Yes, I know that the Manual is available online. But, it can only be displayed on a screen. It is not downloadable. Even copy and paste is disabled. At least with my software, the print function generates a blank page. Screen-only viewing is really hard to work with and even harder to teach from.
While I’m being grumpy, why does a publication of NATO cost $58.99 (plus shipping) in paperback and $47.00 in Adobe eBook format? CCD COE says that: “The centre is not funded by NATO but by its Sponsoring Nations.” Your tax dollars at work, right? Yet, the online version of the Manual says that Cambridge University press holds the copyright. How did that happen? “NATO CCD COE is an international military organisation as defined in the Paris Protocol to the NATO Status of Forces Agreement of 1951,” and the Manual was “written at the invitation of the Centre by an independent ‘International Group of Experts’,” yet even the digital version (with a marginal cost of $0) will cost you $50 to a private copyright holder.

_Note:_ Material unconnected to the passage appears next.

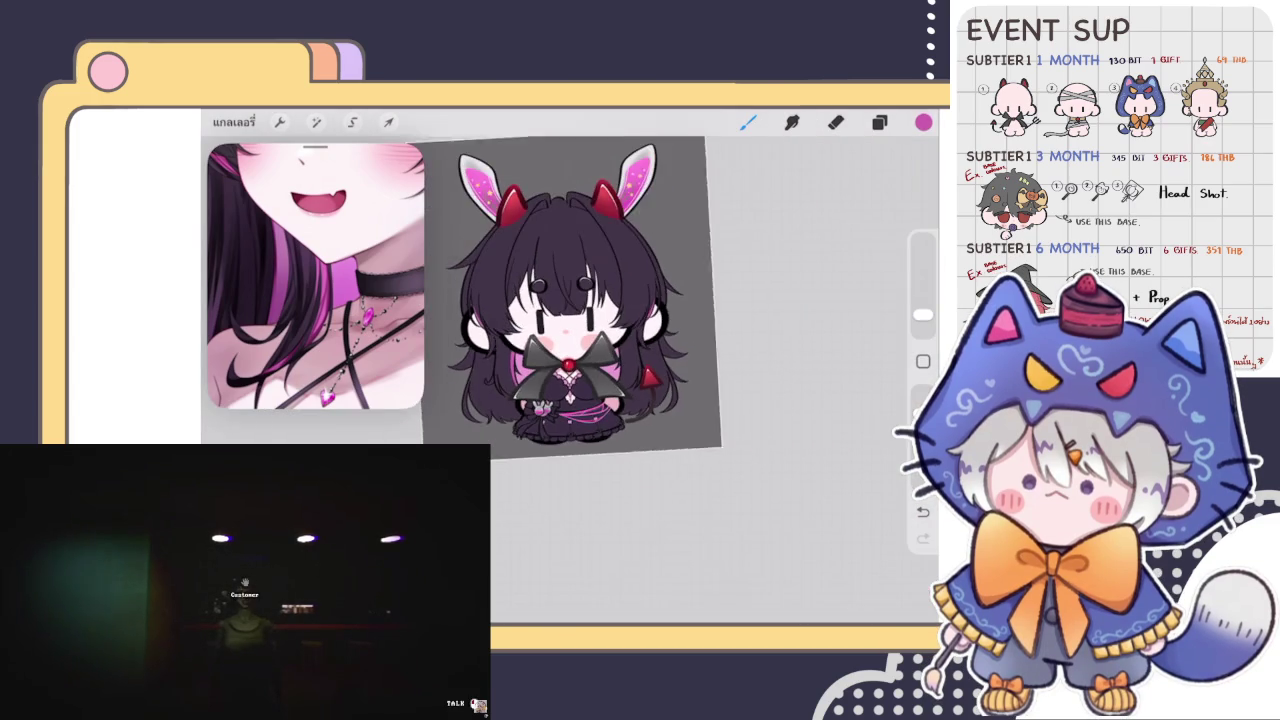
{"action": "scroll", "coordinate": [570, 330], "scroll_direction": "up", "scroll_amount": 2}
{"action": "scroll", "coordinate": [570, 330], "scroll_direction": "up", "scroll_amount": 2}
{"action": "scroll", "coordinate": [570, 330], "scroll_direction": "up", "scroll_amount": 2}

By the way, the Manual is will be cheaper at Amazon.com. There, the paperback can be preordered for $53.95 and the Kindle edition is just $37.60.
While waiting for the next postponement in the delivery date, you can watch the Manual’s editor, Professor Michael Schmitt, speak about the Manual at Duke University on March 1, 2013. Schmitt’s keynote about the Tallinn Manual starts at the 15:00 minute mark. (Since Schmitt is a public servant, presumably he isn’t getting any of that $47 per digital copy of the manual, either.)